New Democrats cheesed about Canada's beleaguered Senate treated journalists covering the trial of Mike Duffy to a snack that has, in some circles, come to symbolize excess in Parliament's upper chamber.
As Duffy's trial broke for lunch on Tuesday, NDP staffers handed out small cardboard boxes that contained two pieces of "ice-cold" Camembert and a handful of crackers.
"Let them eat cheese," the NDP tweeted from its main account.
— Althia Raj (@althiaraj) April 7, 2015
The prank comes a week after Conservative Senator Nancy Ruth vented to reporters about having to justify her meal expenses to auditor general Michael Ferguson, who is conducting a wide-ranging audit of senators' claims.
Ruth said she was asked why her breakfast was expensed on a few occasions when the alternative was free airline food.
"Well, those (airline) breakfasts are pretty awful," she said. "If you want ice-cold Camembert with broken crackers, have at it."
Senators and their entitlements. Canadians deserve cheddar.— Megan Leslie, MP (@MeganLeslieMP) April 2, 2015
In response to the kerfuffle, Quebec MP Alexandrine Latendresse even shared a popular cheese commercial in which she starred in as a child in 1991.
NDP Leader Thomas Mulcair also got in the spirit of things in question period last week.
"Instead of complaining about the temperature of the Camembert on their first-class flights, when are the Conservatives going to help the middle class?" he asked.

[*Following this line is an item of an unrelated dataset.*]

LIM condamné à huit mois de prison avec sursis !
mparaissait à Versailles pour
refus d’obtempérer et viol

The Camembert gag comes days after another Senate-related joke from the official Opposition. On April Fool's Day, New Democrats sent an email to supporters saying they could be entered into a draw to become Canada's next senator if they donated a mere $90,000.

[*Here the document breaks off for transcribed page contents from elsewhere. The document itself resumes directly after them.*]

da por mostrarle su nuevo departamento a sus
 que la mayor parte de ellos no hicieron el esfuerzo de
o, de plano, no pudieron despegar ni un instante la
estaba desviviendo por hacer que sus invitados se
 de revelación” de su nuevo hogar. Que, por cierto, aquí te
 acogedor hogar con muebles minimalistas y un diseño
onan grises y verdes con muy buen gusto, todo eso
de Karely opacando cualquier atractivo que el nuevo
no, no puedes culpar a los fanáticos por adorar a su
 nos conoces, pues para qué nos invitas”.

That is, of course, the same amount of money Nigel Wright, the former chief of staff to Prime Minister Stephen Harper, gave to Duffy to repay his inappropriate housing expenses.
"Canada's scandal-prone Senate is unelected, unaccountable, and has no place in a modern democracy like ours," the petition reads.

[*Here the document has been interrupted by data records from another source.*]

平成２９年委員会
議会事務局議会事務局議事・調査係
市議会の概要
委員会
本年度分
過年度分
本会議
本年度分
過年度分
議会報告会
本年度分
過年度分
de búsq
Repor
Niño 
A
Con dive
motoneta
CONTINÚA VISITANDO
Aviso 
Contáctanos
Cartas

And a new poll suggests the vast majority of Canadians agree that the institution needs to change. According to numbers from Angus Reid Institute released Tuesday, 45 per cent of Canadians think the Senate should be reformed, while 41 per cent want it shut down altogether. Just 14 per cent say the upper chamber should be left as is.
The online survey was conducted between March 11 and 12 among 1,500 Canadians. It has a margin of error of 2.5 percentage points, 19 times out of 20.